During his return, we come to learn that 15 years earlier Blank had simply vanished without a word to anyone; including his girlfriend and prom date (Minnie Driver). She’s a radio DJ now, not that it matters except for about one scene. Blank wanders around town for a couple days before the reunion, putting off doing the hit, reconnecting with old friends, trying to keep the feds, Grocer, and others off his back while he tries to work out which direction he wants to take.
It’s an odd movie that doesn’t fit too neatly into any particular genre niche. It’s clearly a romantic comedy, but with much more action, more explosions, and a lot more death than is typical of the genre. As you might expect, the comedy tends to be rather darker and more minor-key than is customary in a romantic film also. That being said, there are a few moments of uplift which I find extremely pleasing. Blank at one point encounters a former teacher and their conversation is touching though light-hearted.
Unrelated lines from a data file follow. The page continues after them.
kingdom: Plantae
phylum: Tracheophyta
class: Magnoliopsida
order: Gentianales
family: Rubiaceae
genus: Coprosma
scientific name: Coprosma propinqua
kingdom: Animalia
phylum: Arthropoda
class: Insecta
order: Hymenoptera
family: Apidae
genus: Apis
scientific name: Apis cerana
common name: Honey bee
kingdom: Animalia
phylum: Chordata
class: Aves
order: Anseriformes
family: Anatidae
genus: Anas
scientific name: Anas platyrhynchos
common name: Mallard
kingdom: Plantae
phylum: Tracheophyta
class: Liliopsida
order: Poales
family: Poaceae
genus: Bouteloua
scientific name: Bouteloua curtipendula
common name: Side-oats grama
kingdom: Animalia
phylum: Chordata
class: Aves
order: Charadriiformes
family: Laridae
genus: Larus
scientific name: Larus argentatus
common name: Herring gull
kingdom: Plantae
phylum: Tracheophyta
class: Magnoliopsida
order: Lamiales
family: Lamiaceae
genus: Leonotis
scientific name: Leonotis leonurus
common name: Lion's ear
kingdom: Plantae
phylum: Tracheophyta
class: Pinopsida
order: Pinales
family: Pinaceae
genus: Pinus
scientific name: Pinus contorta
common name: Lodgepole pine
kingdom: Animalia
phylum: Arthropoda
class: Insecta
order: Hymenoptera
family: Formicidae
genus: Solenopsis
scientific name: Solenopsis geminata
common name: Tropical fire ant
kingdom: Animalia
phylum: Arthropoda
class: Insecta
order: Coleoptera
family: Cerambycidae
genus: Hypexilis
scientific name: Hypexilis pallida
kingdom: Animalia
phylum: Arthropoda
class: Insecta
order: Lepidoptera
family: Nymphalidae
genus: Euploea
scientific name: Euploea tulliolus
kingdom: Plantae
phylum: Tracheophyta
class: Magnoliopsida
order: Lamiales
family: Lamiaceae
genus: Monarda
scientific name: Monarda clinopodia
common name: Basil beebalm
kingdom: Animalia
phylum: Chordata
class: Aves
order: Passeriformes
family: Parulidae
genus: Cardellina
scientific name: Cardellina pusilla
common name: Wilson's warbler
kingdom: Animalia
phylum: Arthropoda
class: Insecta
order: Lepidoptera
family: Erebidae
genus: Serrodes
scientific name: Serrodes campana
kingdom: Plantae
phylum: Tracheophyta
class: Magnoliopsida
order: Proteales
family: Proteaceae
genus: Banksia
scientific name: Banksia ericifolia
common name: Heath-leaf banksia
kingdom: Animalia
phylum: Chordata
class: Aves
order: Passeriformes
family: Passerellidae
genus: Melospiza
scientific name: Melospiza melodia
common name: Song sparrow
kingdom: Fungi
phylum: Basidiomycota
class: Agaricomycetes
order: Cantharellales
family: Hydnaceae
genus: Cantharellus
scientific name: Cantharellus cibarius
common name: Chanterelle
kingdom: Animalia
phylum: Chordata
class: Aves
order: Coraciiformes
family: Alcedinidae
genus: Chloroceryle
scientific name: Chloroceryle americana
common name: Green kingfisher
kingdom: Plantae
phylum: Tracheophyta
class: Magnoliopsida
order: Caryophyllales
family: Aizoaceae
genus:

When his old friend Paul (Jeremy Piven) realizes that Martin has not, in fact, been joking about being a hitman, he shows himself to be the kind of friend we’d all want in such a situation. (I do wish a bit we were given one more scene with him to wrap that up.) But best of all, however, is when Blank reunites with an acquaintance at the reunion and is given a chance to hold her infant child. The awe and beauty of new life has a direct effect on the choices Blank makes.
Crucially, the movies never overplays its hand and fully submerges itself in bathos or becomes maudlin, but equally it doesn’t get overly comedic and lose touch entirely with the emotions at its core. Granted, the premise is fairly ridiculous, but it does manage to walk a pretty narrow line pretty successfully. It is a very funny comedy with a bit of a brain about which you can feel good while also being a bit of an over-the-top action film. You can see the ’80s action roots pretty clearly. The combination of elements makes for a pretty good date night movie. You even get a surprisingly storybook ending in light of the rather bonkers way the film opens.